Repeated Exposure to D-Amphetamine Decreases Global Protein Synthesis and Regulates the Translation of a Subset of mRNAs in the Striatum.

PMID 28119566


Repeated psychostimulant exposure induces persistent gene expression modifications that contribute to enduring changes in striatal GABAergic spiny projecting neurons (SPNs). However, it remains unclear whether changes in the control of mRNA translation are required for the establishment of these durable modifications. Here we report that repeated exposure to D-amphetamine decreases global striatal mRNA translation.
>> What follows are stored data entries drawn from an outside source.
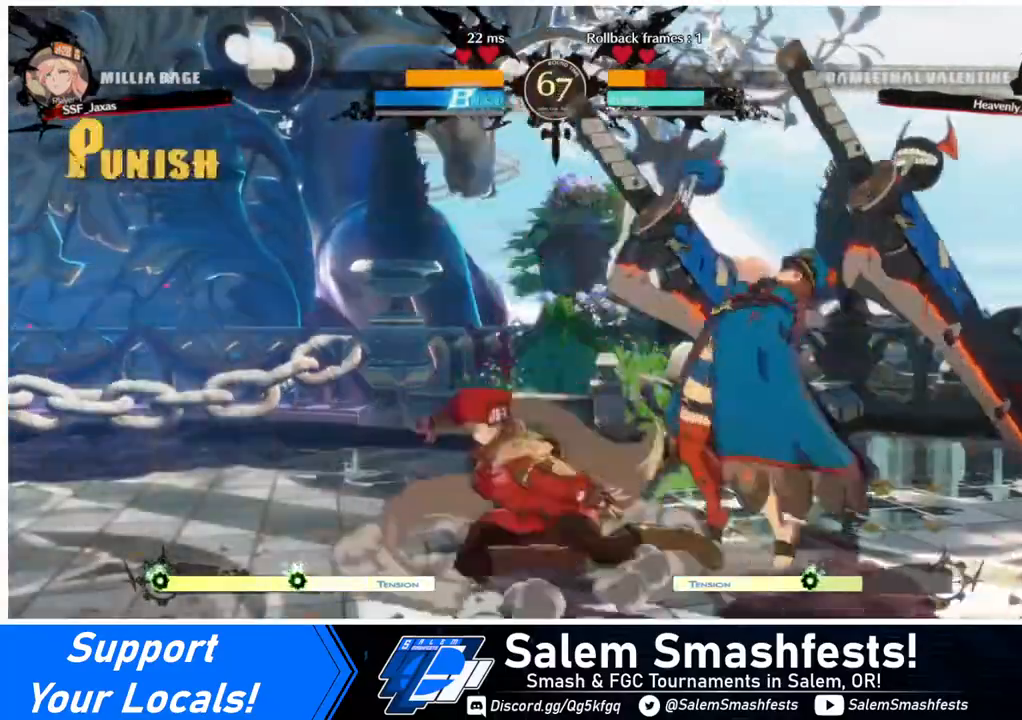
{"buttons": ["DPAD_DOWN"], "events": [[40, "R2", "down"], [40, "SQUARE", "up"], [240, "DPAD_DOWN", "up"], [280, "R2", "up"], [360, "DPAD_DOWN", "down"], [440, "DPAD_DOWN", "up"], [440, "DPAD_RIGHT", "down"], [520, "DPAD_DOWN", "down"], [520, "DPAD_RIGHT", "up"]]}
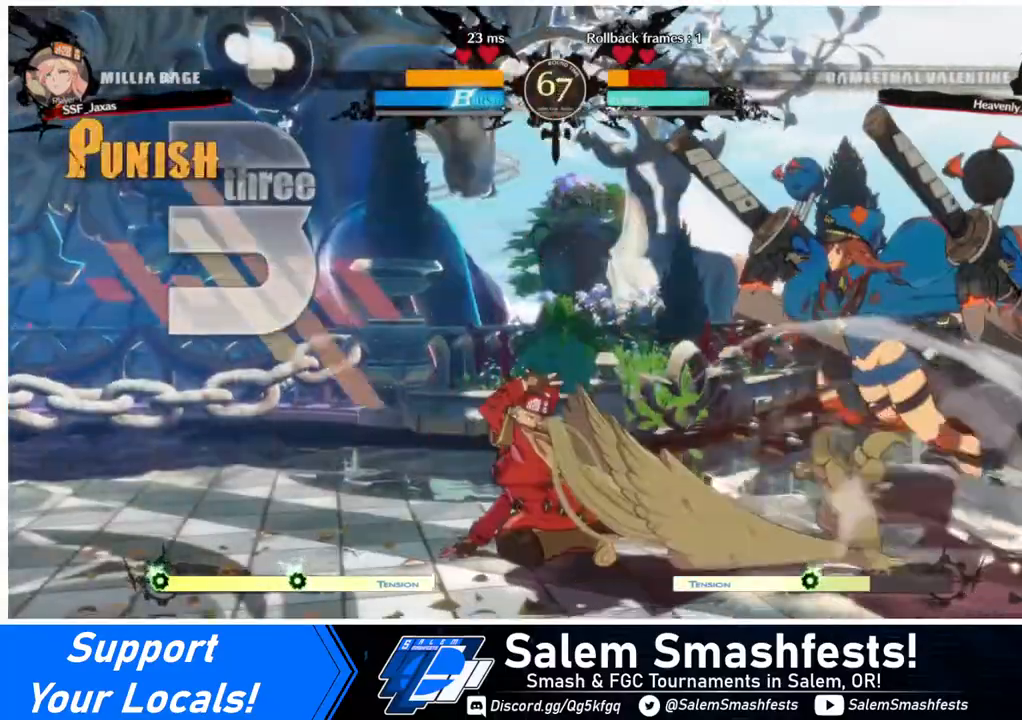
{"buttons": [], "events": [[40, "DPAD_RIGHT", "down"], [120, "DPAD_DOWN", "up"], [120, "TRIANGLE", "down"], [160, "DPAD_RIGHT", "up"], [160, "TRIANGLE", "up"]]}
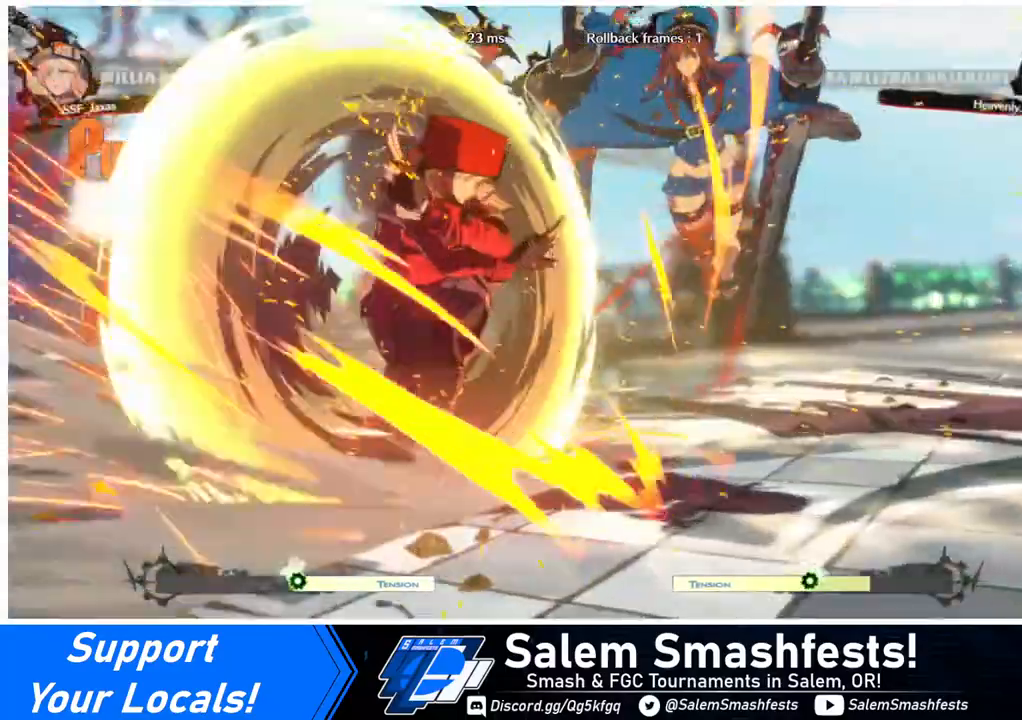
{"buttons": [], "events": []}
This effect is paralleled by an enhanced phosphorylation of the translation factors, eIF2α and eEF2, and by the concomitant increased translation of a subset of mRNAs, among which the mRNA encoding for the activity regulated cytoskeleton-associated protein, also known as activity regulated gene 3.1 (Arc/Arg3.1). The enrichment of Arc/Arg3.1 mRNA in the polysomal fraction is accompanied by a robust increase of Arc/Arg3.1 protein levels within the striatum. Immunofluorescence analysis revealed that this increase occurred preferentially in D1R-expressing SPNs localized in striosome compartments. Our results suggest that the decreased global protein synthesis following repeated exposure to D-amphetamine favors the translation of a specific subset of mRNAs in the striatum.